<<<<

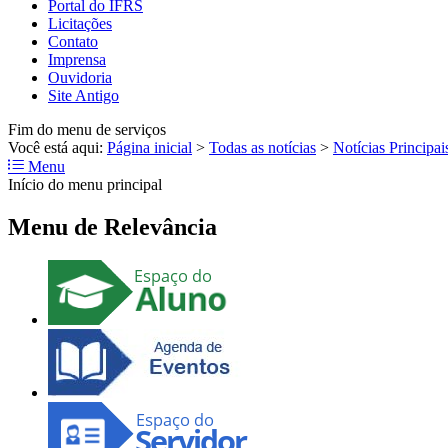
Portal do IFRS
Licitações
Contato
Imprensa
Ouvidoria
Site Antigo
Fim do menu de serviços
Você está aqui:
Página inicial
>
Todas as notícias
>
Notícias Principai
Menu
Início do menu principal
Menu de Relevância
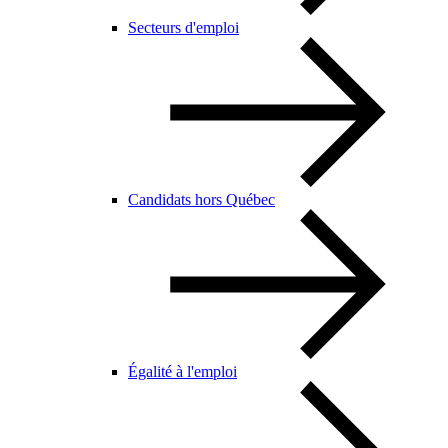
Secteurs d'emploi
Candidats hors Québec
Égalité à l'emploi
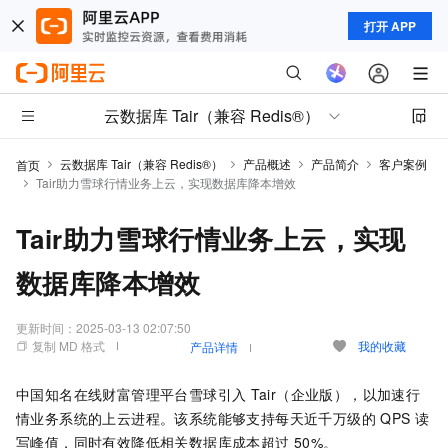
打开 APP
云数据库 Tair（兼容 Redis®）
云数据库 Tair（兼容 Redis®）
产品概述
产品简介
客户案例
首页
Tair助力雪球行情业务上云，实现数据库降本增效
Tair助力雪球行情业务上云，实现
数据库降本增效
更新时间：
2025-03-13 02:07:50
复制 MD 格式
我的收藏
产品详情
中国知名在线财富管理平台雪球引入
Tair（企业版）
，以加速行
情业务系统的上云进程。该系统能够支持每天近千万级的
QPS
读
写峰值，同时有效降低相关数据库成本超过
50%。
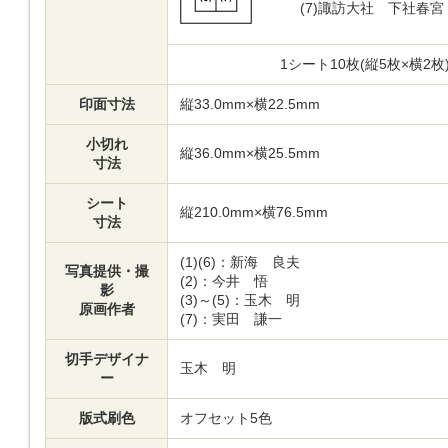
(7)
諏訪大社 下社春宮
1シート10枚(縦5枚×横2
印面寸法
縦33.0mm×横22.5mm
小切れ
縦36.0mm×横25.5mm
寸法
シート
縦210.0mm×横76.5mm
寸法
(1)(6)：新海 良夫
写真提供・撮
(2)：今井 悟
影
(3)～(5)：玉木 明
原画作者
(7)：実田 謙一
切手デザイナ
玉木 明
ー
版式刷色
オフセット5色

>>>>

Problem statement ▸ Retype the entire listing exactly as it appears, dropping only the pictures.

Solution for this task ▸
Portal do IFRS
Licitações
Contato
Imprensa
Ouvidoria
Site Antigo
Fim do menu de serviços
Você está aqui:
Página inicial
>
Todas as notícias
>
Notícias Principai
Menu
Início do menu principal
Menu de Relevância
Secteurs d'emploi
Candidats hors Québec
Égalité à l'emploi
打开 APP
云数据库 Tair（兼容 Redis®）
云数据库 Tair（兼容 Redis®）
产品概述
产品简介
客户案例
首页
Tair助力雪球行情业务上云，实现数据库降本增效
Tair助力雪球行情业务上云，实现
数据库降本增效
更新时间：
2025-03-13 02:07:50
复制 MD 格式
我的收藏
产品详情
中国知名在线财富管理平台雪球引入
Tair（企业版）
，以加速行
情业务系统的上云进程。该系统能够支持每天近千万级的
QPS
读
写峰值，同时有效降低相关数据库成本超过
50%。
(7)
諏訪大社 下社春宮
1シート10枚(縦5枚×横2
印面寸法
縦33.0mm×横22.5mm
小切れ
縦36.0mm×横25.5mm
寸法
シート
縦210.0mm×横76.5mm
寸法
(1)(6)：新海 良夫
写真提供・撮
(2)：今井 悟
影
(3)～(5)：玉木 明
原画作者
(7)：実田 謙一
切手デザイナ
玉木 明
ー
版式刷色
オフセット5色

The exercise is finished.